My views are those expressed in the majority opinion herein on original submission and in Garrett v. State, 161 Tex.Cr.R. 556, 279 S.W.2d 366, an opinion we unanimously approved on May 25, 1955.

The construction which we gave to the legislative intent in enacting Art. 6701d, *603 Vernon's Ann.Civ.St., was and has been to the present time that it did not repeal Art. 801(A) P.C., Vernon's Ann.P.C., Art. 801 (A).

The legislature has met and adjourned since we handed down the opinion in the Garrett case, and informations, including the one before us, have been drawn under Art. 801(A), V.A.P.C., upon faith in our holding in the Garrett case.

I adhere to the statement in the majority opinion on original submission which is in fact a quotation from Casares v. State, 144 Tex.Cr.R. 465, 164 S.W.2d 700, 701, and is the controlling point of law: "It is never permissible to drive on the left hand side of the road when there is an obstruction on the left hand side within 50 yards."

If we were in error in construing Art. 6701d, V.A.C.S., as not repealing Art. 801 (A), V.A.P.C., the legislature could have and may yet set us straight.

If there be any provision of Art. 801(A), V.A.P.C., or Art. 6701d, V.A.C.S., which makes it an offense to drive on the left hand side of the highway, appellant was engaged in violating it when by reason of his negligence three lives were lost.

The majority do not say appellant was not violating the law, but hold in effect that the information should have alleged that the right hand side of the highway was not closed for construction or repairs, or should have alleged that appellant was engaged in the unlawful act now defined in Sec. 53 of Art. 6701d, V.A.C.S., which supersedes Art. 801(B) V.A.P.C. (not 801 (A)).

I do not envy the prosecutor who attempts to draw an information charging that the accused was engaged in the violation of Sec. 53 of said Article, which reads:

"Drivers of vehicles proceeding in opposite direction shall pass each other to the right, and upon roadways having width for not more than one line of traffic in each direction each driver shall give to the other at least one-half (½) of the main-traveled portion of the roadway as nearly as possible."

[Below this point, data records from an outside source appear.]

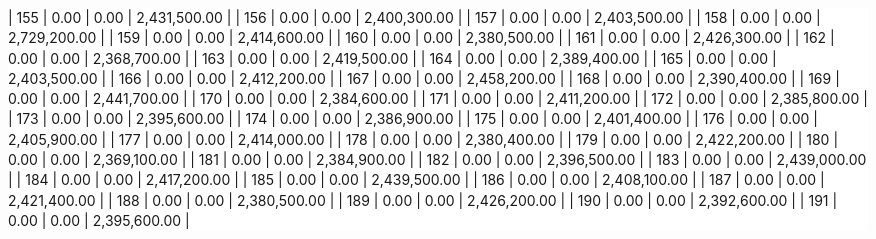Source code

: |             155 |            0.00 |            0.00 |    2,431,500.00 |
|             156 |            0.00 |            0.00 |    2,400,300.00 |
|             157 |            0.00 |            0.00 |    2,403,500.00 |
|             158 |            0.00 |            0.00 |    2,729,200.00 |
|             159 |            0.00 |            0.00 |    2,414,600.00 |
|             160 |            0.00 |            0.00 |    2,380,500.00 |
|             161 |            0.00 |            0.00 |    2,426,300.00 |
|             162 |            0.00 |            0.00 |    2,368,700.00 |
|             163 |            0.00 |            0.00 |    2,419,500.00 |
|             164 |            0.00 |            0.00 |    2,389,400.00 |
|             165 |            0.00 |            0.00 |    2,403,500.00 |
|             166 |            0.00 |            0.00 |    2,412,200.00 |
|             167 |            0.00 |            0.00 |    2,458,200.00 |
|             168 |            0.00 |            0.00 |    2,390,400.00 |
|             169 |            0.00 |            0.00 |    2,441,700.00 |
|             170 |            0.00 |            0.00 |    2,384,600.00 |
|             171 |            0.00 |            0.00 |    2,411,200.00 |
|             172 |            0.00 |            0.00 |    2,385,800.00 |
|             173 |            0.00 |            0.00 |    2,395,600.00 |
|             174 |            0.00 |            0.00 |    2,386,900.00 |
|             175 |            0.00 |            0.00 |    2,401,400.00 |
|             176 |            0.00 |            0.00 |    2,405,900.00 |
|             177 |            0.00 |            0.00 |    2,414,000.00 |
|             178 |            0.00 |            0.00 |    2,380,400.00 |
|             179 |            0.00 |            0.00 |    2,422,200.00 |
|             180 |            0.00 |            0.00 |    2,369,100.00 |
|             181 |            0.00 |            0.00 |    2,384,900.00 |
|             182 |            0.00 |            0.00 |    2,396,500.00 |
|             183 |            0.00 |            0.00 |    2,439,000.00 |
|             184 |            0.00 |            0.00 |    2,417,200.00 |
|             185 |            0.00 |            0.00 |    2,439,500.00 |
|             186 |            0.00 |            0.00 |    2,408,100.00 |
|             187 |            0.00 |            0.00 |    2,421,400.00 |
|             188 |            0.00 |            0.00 |    2,380,500.00 |
|             189 |            0.00 |            0.00 |    2,426,200.00 |
|             190 |            0.00 |            0.00 |    2,392,600.00 |
|             191 |            0.00 |            0.00 |    2,395,600.00 |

I express no opinion upon the question of whether Sec. 53 of Art. 6701d, V.A.C.S., sufficiently defines and makes it an offense for a driver to fail to yield "at least one-half (½) of the main traveled portion of the roadway as nearly as possible" to a vehicle traveling in the opposite direction. But just how a driver of an automobile could be said to be engaged in the performance of the omission which is made an unlawful act, and thus make his negligent killing of another negligent homicide of the second degree, I cannot see.

It appears to me that the majority, in their reasoning, confused the negligence which causes death and which may be an act committed or a failure to act, and which may be lawful or unlawful, with the act in the performance of which the negligence occurs. It is the latter which determines the degree of negligent homicide, and which is the allegation here in question.